Robustness Enhancement of Universal Noncyclic Geometric Gates via Evolution Optimization

TL;DR

This paper systematically evaluates noncyclic geometric quantum gates, optimizing their evolution conditions to significantly improve robustness against errors, and validates their feasibility in superconducting circuits.

Contribution

It provides a comprehensive analysis of noncyclic geometric gates, identifies optimal conditions for robustness, and demonstrates their practical implementation in superconducting quantum systems.

Findings

Optimized noncyclic geometric gates show enhanced robustness against systematic errors and crosstalk.

Validated high-fidelity noncyclic geometric gates in superconducting circuits.

Demonstrated robustness advantages over dynamical Rabi and cyclic geometric gates.

Abstract

Noncyclic geometric gates aim to overcome the stringent constraints of conventional cyclic conditions and enhance the flexibility in evolution choice.
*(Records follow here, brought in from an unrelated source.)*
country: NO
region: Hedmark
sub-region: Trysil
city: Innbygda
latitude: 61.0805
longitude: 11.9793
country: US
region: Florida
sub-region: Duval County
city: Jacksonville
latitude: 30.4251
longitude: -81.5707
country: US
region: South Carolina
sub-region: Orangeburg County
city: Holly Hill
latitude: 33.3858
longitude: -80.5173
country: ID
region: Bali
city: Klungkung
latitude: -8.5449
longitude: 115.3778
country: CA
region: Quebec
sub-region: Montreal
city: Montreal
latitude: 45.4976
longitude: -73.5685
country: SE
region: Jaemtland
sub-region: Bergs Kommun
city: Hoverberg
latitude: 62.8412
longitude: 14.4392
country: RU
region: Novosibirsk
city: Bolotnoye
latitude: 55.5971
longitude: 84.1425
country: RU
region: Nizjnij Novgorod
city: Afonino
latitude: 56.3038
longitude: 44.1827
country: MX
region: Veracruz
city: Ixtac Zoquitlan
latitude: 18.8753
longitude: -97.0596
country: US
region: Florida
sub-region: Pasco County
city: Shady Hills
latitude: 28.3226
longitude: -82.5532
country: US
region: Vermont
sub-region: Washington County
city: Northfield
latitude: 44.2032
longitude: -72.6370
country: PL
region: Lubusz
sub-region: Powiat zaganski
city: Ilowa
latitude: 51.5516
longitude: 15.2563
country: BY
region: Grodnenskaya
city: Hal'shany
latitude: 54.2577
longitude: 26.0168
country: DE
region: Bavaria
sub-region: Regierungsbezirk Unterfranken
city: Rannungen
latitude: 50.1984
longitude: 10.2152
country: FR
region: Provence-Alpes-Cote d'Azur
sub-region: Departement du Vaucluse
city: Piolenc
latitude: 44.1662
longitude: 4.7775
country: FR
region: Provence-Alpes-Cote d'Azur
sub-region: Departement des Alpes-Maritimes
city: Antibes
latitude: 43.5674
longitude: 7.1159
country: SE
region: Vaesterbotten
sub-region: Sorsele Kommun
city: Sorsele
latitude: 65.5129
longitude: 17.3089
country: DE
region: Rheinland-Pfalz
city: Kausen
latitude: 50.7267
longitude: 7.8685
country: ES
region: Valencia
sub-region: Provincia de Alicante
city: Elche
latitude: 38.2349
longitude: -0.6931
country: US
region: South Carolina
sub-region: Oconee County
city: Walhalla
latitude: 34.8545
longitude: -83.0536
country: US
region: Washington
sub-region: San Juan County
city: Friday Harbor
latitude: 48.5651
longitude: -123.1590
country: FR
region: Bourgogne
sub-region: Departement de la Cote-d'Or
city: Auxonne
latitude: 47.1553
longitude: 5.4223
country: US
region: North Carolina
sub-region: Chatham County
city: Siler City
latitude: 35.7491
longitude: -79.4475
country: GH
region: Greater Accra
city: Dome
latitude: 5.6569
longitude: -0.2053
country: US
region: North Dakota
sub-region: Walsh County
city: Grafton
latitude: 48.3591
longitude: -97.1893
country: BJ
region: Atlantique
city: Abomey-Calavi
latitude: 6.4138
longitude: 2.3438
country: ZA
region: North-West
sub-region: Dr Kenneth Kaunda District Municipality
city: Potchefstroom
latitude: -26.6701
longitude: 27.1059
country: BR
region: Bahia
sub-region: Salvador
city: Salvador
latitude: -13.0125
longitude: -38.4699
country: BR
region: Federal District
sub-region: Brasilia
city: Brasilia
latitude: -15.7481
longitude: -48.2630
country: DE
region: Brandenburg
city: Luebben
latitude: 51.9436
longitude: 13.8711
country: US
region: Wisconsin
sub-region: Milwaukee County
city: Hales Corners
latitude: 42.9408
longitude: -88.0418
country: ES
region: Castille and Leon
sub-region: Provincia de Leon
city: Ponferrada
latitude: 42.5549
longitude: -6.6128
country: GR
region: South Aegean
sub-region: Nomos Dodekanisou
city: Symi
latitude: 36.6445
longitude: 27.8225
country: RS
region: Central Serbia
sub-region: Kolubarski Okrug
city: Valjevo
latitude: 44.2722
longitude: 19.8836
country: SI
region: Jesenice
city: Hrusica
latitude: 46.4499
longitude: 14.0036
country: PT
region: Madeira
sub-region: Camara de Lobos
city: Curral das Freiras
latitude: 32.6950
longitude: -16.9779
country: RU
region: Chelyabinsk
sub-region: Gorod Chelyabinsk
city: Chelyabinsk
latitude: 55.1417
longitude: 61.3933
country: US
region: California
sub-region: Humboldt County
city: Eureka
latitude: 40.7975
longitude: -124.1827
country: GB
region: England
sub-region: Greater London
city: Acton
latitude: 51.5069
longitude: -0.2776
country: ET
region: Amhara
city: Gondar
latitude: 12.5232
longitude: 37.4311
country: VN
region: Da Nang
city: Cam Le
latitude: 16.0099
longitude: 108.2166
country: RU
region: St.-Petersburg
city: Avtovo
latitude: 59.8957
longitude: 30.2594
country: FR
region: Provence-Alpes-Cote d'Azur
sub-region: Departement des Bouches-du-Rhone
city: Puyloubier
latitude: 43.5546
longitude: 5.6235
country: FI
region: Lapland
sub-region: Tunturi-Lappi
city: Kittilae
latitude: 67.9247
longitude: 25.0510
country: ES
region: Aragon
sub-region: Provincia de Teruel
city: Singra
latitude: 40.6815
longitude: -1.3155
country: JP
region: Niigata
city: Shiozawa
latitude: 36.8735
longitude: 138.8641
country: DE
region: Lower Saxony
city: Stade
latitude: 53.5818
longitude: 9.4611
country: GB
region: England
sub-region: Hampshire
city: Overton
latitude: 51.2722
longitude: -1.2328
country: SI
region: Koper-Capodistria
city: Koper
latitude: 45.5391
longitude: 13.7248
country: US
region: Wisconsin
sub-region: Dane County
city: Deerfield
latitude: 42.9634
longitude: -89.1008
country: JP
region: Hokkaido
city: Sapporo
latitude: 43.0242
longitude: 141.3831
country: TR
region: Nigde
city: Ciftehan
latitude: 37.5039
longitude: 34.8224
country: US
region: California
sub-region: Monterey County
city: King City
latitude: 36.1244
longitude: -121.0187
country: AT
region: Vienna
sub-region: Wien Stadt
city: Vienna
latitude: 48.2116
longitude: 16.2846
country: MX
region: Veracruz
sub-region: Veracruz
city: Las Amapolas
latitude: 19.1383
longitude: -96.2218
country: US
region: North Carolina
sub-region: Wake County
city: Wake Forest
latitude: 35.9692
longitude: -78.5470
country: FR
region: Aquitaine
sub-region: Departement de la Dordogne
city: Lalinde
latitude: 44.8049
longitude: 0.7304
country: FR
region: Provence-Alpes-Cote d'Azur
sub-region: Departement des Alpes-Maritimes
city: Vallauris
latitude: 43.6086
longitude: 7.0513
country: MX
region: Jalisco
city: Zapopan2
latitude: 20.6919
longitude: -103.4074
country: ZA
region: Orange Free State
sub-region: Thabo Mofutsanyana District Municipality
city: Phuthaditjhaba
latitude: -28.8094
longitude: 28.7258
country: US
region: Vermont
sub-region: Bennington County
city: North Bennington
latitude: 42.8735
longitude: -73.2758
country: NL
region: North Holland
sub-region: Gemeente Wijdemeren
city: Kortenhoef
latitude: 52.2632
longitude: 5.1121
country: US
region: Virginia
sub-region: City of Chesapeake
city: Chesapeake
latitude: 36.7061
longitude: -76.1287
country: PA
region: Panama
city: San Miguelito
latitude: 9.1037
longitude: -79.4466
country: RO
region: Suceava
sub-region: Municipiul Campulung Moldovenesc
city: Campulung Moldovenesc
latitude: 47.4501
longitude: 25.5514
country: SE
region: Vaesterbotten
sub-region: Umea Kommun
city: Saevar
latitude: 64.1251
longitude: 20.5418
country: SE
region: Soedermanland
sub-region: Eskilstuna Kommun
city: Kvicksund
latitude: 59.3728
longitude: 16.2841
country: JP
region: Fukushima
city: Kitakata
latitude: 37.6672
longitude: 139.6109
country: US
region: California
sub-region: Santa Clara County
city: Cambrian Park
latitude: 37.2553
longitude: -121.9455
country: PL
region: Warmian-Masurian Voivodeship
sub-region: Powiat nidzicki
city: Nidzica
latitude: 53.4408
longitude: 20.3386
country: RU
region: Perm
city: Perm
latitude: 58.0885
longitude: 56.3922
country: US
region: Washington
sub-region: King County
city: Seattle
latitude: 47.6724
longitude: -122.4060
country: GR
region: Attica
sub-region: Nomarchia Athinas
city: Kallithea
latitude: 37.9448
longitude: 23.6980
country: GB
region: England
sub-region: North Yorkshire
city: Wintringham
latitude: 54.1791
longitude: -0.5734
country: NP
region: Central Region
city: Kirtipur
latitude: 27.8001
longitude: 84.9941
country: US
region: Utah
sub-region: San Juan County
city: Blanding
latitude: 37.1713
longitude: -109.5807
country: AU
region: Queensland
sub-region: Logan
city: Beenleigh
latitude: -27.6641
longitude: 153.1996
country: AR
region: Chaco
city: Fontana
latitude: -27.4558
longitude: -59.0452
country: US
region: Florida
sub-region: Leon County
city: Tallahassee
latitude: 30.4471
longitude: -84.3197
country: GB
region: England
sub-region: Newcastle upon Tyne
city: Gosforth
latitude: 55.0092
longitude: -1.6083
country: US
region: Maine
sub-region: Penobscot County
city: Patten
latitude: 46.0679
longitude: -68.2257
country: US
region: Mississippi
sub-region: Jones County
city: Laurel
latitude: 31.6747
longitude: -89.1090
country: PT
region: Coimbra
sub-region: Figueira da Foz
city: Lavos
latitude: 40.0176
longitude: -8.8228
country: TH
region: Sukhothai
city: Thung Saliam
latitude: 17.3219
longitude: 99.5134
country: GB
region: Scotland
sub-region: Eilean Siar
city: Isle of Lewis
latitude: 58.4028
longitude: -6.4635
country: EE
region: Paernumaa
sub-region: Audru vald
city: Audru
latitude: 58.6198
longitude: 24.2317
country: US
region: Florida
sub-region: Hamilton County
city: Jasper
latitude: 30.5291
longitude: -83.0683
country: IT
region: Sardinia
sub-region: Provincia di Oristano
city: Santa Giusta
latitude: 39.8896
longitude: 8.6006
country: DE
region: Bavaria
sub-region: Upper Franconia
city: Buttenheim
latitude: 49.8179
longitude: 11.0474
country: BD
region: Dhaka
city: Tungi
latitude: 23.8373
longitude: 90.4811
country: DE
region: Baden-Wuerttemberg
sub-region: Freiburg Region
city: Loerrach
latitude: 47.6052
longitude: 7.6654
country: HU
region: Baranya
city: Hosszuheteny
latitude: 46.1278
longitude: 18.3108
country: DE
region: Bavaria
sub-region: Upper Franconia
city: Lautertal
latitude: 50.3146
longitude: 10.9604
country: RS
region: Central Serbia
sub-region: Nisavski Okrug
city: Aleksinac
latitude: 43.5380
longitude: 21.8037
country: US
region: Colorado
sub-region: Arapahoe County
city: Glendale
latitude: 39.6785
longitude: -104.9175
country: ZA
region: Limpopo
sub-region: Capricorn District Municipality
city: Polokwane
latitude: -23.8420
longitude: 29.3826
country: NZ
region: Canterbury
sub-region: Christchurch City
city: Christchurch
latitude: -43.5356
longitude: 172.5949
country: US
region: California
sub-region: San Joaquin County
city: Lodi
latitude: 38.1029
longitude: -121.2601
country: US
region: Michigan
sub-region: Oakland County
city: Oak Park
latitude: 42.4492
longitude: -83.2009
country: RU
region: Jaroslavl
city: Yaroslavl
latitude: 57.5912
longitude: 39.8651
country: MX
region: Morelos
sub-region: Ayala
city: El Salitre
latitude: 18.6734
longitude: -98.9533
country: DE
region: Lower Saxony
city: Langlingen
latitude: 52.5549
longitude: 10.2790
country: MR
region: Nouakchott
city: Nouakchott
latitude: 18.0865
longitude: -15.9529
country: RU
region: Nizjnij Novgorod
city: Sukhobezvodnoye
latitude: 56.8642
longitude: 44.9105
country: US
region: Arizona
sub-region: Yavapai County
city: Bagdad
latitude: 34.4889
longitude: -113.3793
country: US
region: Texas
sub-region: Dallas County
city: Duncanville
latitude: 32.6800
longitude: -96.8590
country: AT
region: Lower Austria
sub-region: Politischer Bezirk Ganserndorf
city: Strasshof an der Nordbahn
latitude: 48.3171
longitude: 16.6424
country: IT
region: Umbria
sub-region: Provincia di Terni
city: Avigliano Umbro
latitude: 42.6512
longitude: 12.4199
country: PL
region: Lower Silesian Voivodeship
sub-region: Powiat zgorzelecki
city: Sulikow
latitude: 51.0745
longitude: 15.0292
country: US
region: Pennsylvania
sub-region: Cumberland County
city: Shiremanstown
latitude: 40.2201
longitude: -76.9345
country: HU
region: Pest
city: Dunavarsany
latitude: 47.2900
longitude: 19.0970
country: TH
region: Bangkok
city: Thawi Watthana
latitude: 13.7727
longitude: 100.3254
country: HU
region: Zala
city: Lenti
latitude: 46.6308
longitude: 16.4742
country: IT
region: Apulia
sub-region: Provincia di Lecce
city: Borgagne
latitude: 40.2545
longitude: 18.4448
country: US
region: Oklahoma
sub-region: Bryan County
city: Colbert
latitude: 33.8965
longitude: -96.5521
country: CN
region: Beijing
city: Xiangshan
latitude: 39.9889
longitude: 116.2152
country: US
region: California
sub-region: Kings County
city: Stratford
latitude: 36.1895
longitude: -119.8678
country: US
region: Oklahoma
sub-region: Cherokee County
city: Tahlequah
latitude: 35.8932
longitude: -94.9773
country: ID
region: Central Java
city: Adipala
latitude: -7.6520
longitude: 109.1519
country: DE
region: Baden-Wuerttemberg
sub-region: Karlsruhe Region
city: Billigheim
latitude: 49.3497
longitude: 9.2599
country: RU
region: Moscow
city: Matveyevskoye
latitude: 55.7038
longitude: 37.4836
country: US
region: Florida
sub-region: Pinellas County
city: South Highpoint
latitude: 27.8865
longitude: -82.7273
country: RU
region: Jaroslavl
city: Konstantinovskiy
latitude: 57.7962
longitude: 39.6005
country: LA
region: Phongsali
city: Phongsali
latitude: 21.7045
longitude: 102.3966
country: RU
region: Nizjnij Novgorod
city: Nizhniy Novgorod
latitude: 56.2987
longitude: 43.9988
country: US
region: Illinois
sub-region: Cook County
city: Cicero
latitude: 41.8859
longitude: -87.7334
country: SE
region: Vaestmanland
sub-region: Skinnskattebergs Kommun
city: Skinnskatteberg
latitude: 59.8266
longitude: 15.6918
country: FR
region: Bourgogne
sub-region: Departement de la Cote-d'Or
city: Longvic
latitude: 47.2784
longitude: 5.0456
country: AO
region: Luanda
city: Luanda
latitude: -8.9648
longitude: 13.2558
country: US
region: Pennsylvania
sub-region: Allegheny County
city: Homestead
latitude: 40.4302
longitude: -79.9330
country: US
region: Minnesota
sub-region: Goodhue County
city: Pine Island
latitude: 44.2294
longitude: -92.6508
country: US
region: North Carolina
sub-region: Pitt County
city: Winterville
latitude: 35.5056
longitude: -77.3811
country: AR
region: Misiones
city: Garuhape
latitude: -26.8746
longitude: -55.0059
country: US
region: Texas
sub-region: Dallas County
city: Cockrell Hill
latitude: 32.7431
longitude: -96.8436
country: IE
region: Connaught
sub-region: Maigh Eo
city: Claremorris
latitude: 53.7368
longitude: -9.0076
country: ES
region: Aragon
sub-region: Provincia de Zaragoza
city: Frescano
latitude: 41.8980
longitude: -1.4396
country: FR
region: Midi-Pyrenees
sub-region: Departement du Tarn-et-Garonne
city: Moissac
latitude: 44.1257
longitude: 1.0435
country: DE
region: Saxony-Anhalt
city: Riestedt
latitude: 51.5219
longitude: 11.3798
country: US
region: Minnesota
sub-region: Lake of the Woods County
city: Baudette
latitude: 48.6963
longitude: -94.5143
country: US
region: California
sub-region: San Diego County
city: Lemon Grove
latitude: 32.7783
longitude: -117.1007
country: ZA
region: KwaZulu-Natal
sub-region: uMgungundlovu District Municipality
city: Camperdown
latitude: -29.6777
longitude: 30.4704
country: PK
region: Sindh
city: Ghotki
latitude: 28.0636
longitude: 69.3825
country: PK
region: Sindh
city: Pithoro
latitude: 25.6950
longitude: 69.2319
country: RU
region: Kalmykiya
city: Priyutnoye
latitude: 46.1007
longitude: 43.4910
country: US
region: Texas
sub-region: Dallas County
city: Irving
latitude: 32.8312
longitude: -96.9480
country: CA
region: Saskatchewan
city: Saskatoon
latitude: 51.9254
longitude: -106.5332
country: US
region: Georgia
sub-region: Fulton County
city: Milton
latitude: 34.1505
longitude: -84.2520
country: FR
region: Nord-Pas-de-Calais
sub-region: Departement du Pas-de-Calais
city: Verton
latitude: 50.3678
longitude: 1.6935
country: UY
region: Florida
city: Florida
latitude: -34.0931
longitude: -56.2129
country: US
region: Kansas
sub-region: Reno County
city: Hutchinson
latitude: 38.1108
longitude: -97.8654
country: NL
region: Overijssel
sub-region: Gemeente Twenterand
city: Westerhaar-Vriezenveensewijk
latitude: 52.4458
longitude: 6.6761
Conceptually, they can also avoid the error problems arising from the violation of cyclicity, thus holding significance for improving the fault tolerance of quantum gates. However, current research on noncyclic geometric gates lacks a comprehensive exploration of their flexibility in evolution choice and validation of their effectiveness in resilience against multiple error sources present in practical quantum systems. In this paper, we systematically evaluate all noncyclic evolution conditions, elucidate their corresponding potential geometric trajectories, and identify optimal conditions for enhancing gate robustness by quantifying the resilience of constructed noncyclic geometric gates against universal systematic errors and residual crosstalk error. The optimized gates demonstrate significant robustness advantages over representative dynamical Rabi gates and conventional cyclic geometric gates. Furthermore, we validate the physical feasibility of high-fidelity noncyclic geometric gates in superconducting quantum circuits, with focused investigation into the impacts of intrinsic leakage errors and decoherence effects. Therefore, this work establishes a critical foundation for robust gate implementation toward practical fault-tolerant quantum processors.